To do.
An exact reproduction of the listing is wanted, with the pictures dropped.

+-------+

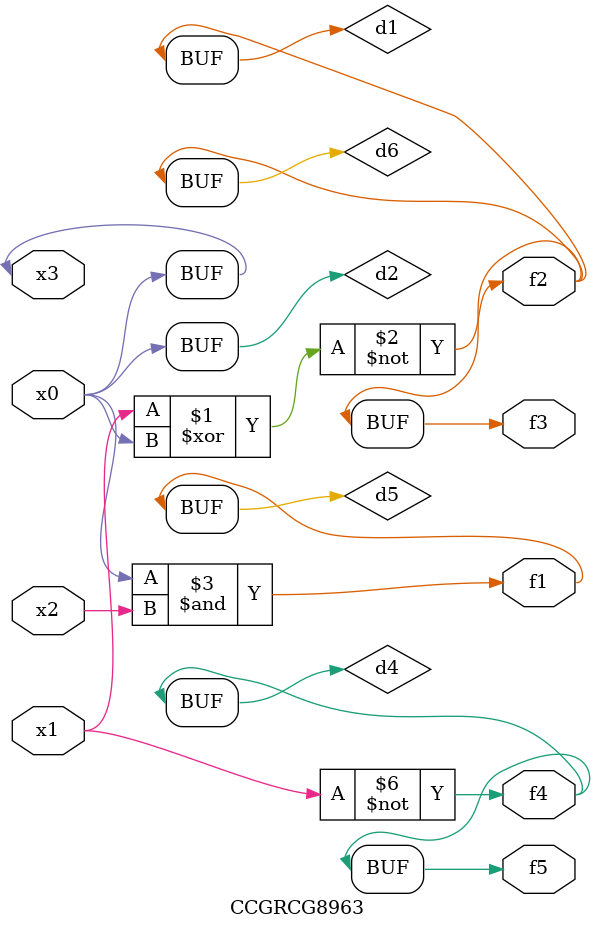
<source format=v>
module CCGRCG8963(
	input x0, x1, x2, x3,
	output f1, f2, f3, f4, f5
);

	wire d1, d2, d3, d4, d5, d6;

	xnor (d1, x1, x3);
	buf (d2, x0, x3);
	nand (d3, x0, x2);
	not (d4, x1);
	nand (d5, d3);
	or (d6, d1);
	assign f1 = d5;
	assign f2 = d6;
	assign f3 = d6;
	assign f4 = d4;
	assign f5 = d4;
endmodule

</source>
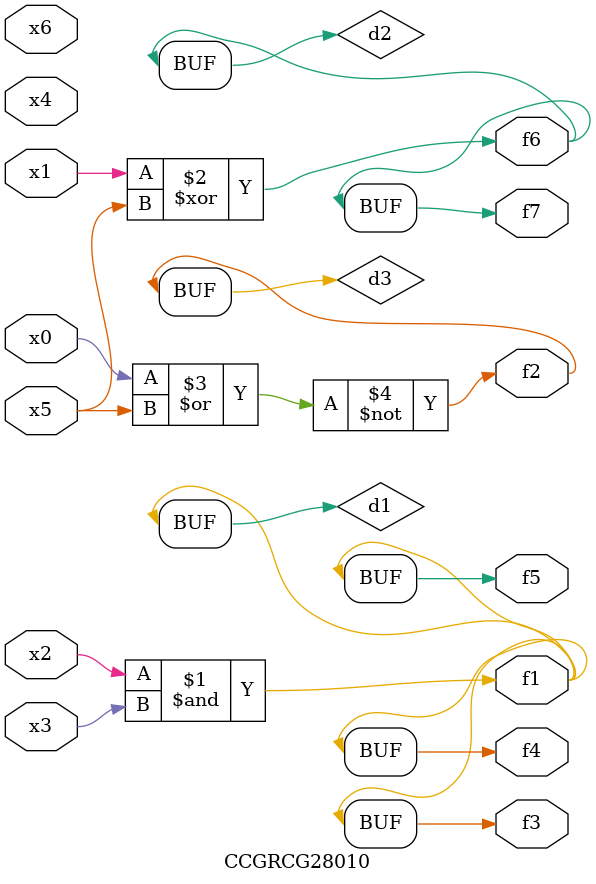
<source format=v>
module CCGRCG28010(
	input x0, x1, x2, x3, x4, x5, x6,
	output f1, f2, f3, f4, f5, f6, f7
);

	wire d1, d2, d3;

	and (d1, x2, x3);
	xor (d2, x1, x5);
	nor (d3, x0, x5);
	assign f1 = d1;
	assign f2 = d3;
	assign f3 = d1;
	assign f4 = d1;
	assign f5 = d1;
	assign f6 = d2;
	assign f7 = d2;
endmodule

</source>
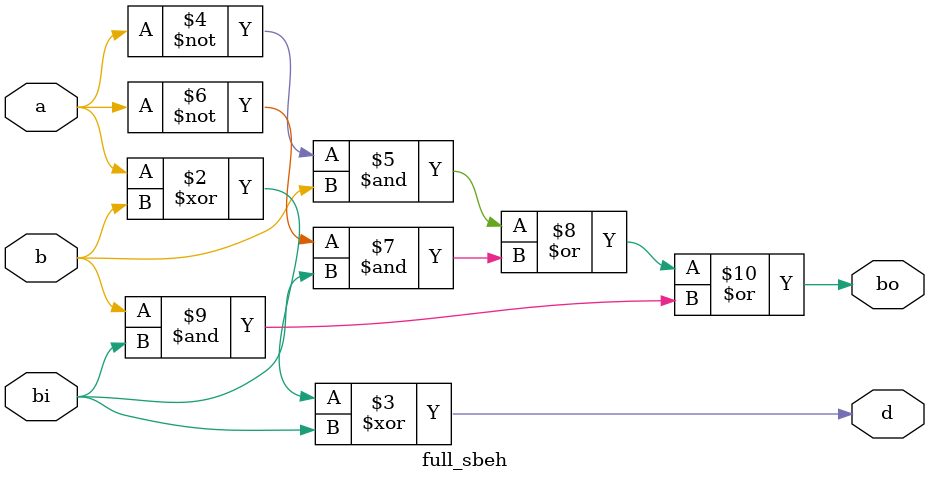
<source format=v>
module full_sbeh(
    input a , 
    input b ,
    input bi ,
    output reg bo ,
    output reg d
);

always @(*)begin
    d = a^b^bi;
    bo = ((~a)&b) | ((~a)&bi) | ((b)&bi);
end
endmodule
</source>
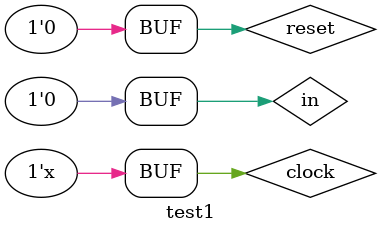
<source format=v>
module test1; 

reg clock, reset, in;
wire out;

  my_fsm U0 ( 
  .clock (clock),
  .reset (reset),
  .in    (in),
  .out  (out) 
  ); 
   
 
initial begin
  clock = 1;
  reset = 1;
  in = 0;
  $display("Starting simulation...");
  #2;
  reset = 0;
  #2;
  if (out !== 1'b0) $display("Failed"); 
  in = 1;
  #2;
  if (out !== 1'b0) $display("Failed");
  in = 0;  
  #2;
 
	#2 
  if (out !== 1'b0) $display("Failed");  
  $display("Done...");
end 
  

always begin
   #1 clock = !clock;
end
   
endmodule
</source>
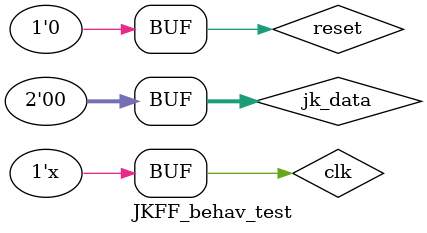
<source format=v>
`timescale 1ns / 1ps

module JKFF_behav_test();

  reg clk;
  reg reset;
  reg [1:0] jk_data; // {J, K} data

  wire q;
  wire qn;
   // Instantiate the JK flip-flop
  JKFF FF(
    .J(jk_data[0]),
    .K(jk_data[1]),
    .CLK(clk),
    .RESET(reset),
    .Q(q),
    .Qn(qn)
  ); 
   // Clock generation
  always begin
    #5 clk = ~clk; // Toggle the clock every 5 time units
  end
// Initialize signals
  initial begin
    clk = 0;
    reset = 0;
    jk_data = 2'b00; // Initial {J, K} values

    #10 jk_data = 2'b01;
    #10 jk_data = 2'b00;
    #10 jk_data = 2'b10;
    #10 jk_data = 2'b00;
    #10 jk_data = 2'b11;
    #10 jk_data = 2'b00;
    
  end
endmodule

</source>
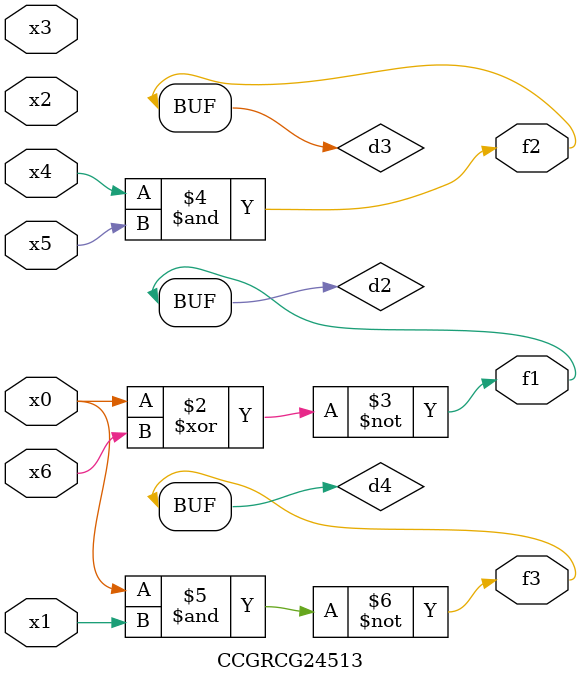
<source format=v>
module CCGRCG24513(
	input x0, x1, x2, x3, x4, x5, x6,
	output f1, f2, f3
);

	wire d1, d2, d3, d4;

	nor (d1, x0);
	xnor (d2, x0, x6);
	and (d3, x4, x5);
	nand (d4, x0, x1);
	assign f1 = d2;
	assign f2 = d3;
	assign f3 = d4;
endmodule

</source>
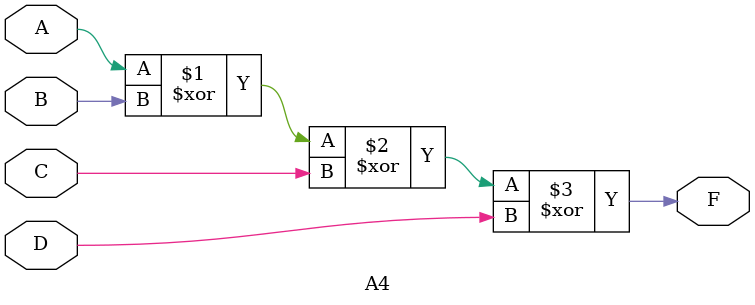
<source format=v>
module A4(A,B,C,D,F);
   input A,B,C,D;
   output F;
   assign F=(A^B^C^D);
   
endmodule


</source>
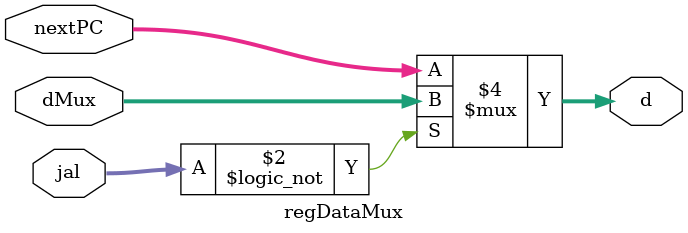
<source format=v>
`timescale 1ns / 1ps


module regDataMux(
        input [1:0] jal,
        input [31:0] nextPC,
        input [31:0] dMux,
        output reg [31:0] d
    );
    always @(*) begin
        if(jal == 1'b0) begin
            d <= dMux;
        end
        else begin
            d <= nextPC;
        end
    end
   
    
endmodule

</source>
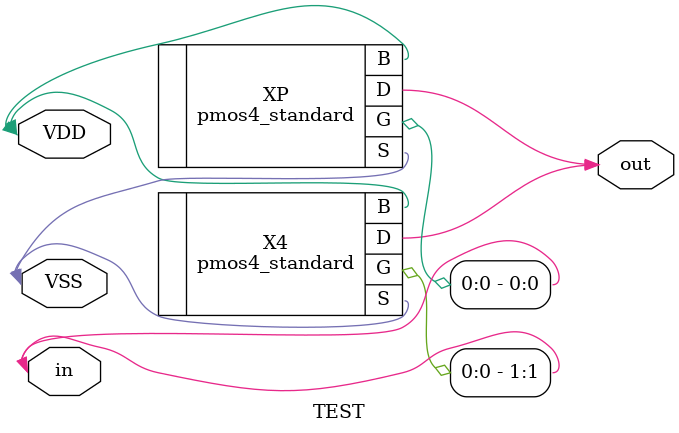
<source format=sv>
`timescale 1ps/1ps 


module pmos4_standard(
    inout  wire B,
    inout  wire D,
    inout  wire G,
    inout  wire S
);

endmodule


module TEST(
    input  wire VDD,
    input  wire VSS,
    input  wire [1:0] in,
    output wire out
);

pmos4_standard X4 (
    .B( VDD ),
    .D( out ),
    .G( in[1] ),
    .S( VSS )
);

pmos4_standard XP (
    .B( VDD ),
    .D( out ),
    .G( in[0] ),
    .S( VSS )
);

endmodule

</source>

+-------+

Output for this exercise.
<source format=v>
module CCGRCG8963(
	input x0, x1, x2, x3,
	output f1, f2, f3, f4, f5
);

	wire d1, d2, d3, d4, d5, d6;

	xnor (d1, x1, x3);
	buf (d2, x0, x3);
	nand (d3, x0, x2);
	not (d4, x1);
	nand (d5, d3);
	or (d6, d1);
	assign f1 = d5;
	assign f2 = d6;
	assign f3 = d6;
	assign f4 = d4;
	assign f5 = d4;
endmodule

</source>
<source format=v>
module CCGRCG28010(
	input x0, x1, x2, x3, x4, x5, x6,
	output f1, f2, f3, f4, f5, f6, f7
);

	wire d1, d2, d3;

	and (d1, x2, x3);
	xor (d2, x1, x5);
	nor (d3, x0, x5);
	assign f1 = d1;
	assign f2 = d3;
	assign f3 = d1;
	assign f4 = d1;
	assign f5 = d1;
	assign f6 = d2;
	assign f7 = d2;
endmodule

</source>
<source format=v>
module full_sbeh(
    input a , 
    input b ,
    input bi ,
    output reg bo ,
    output reg d
);

always @(*)begin
    d = a^b^bi;
    bo = ((~a)&b) | ((~a)&bi) | ((b)&bi);
end
endmodule
</source>
<source format=v>
module test1; 

reg clock, reset, in;
wire out;

  my_fsm U0 ( 
  .clock (clock),
  .reset (reset),
  .in    (in),
  .out  (out) 
  ); 
   
 
initial begin
  clock = 1;
  reset = 1;
  in = 0;
  $display("Starting simulation...");
  #2;
  reset = 0;
  #2;
  if (out !== 1'b0) $display("Failed"); 
  in = 1;
  #2;
  if (out !== 1'b0) $display("Failed");
  in = 0;  
  #2;
 
	#2 
  if (out !== 1'b0) $display("Failed");  
  $display("Done...");
end 
  

always begin
   #1 clock = !clock;
end
   
endmodule
</source>
<source format=v>
`timescale 1ns / 1ps

module JKFF_behav_test();

  reg clk;
  reg reset;
  reg [1:0] jk_data; // {J, K} data

  wire q;
  wire qn;
   // Instantiate the JK flip-flop
  JKFF FF(
    .J(jk_data[0]),
    .K(jk_data[1]),
    .CLK(clk),
    .RESET(reset),
    .Q(q),
    .Qn(qn)
  ); 
   // Clock generation
  always begin
    #5 clk = ~clk; // Toggle the clock every 5 time units
  end
// Initialize signals
  initial begin
    clk = 0;
    reset = 0;
    jk_data = 2'b00; // Initial {J, K} values

    #10 jk_data = 2'b01;
    #10 jk_data = 2'b00;
    #10 jk_data = 2'b10;
    #10 jk_data = 2'b00;
    #10 jk_data = 2'b11;
    #10 jk_data = 2'b00;
    
  end
endmodule

</source>
<source format=v>
module CCGRCG24513(
	input x0, x1, x2, x3, x4, x5, x6,
	output f1, f2, f3
);

	wire d1, d2, d3, d4;

	nor (d1, x0);
	xnor (d2, x0, x6);
	and (d3, x4, x5);
	nand (d4, x0, x1);
	assign f1 = d2;
	assign f2 = d3;
	assign f3 = d4;
endmodule

</source>
<source format=v>
module A4(A,B,C,D,F);
   input A,B,C,D;
   output F;
   assign F=(A^B^C^D);
   
endmodule


</source>
<source format=v>
`timescale 1ns / 1ps


module regDataMux(
        input [1:0] jal,
        input [31:0] nextPC,
        input [31:0] dMux,
        output reg [31:0] d
    );
    always @(*) begin
        if(jal == 1'b0) begin
            d <= dMux;
        end
        else begin
            d <= nextPC;
        end
    end
   
    
endmodule

</source>
<source format=sv>
`timescale 1ps/1ps 


module pmos4_standard(
    inout  wire B,
    inout  wire D,
    inout  wire G,
    inout  wire S
);

endmodule


module TEST(
    input  wire VDD,
    input  wire VSS,
    input  wire [1:0] in,
    output wire out
);

pmos4_standard X4 (
    .B( VDD ),
    .D( out ),
    .G( in[1] ),
    .S( VSS )
);

pmos4_standard XP (
    .B( VDD ),
    .D( out ),
    .G( in[0] ),
    .S( VSS )
);

endmodule

</source>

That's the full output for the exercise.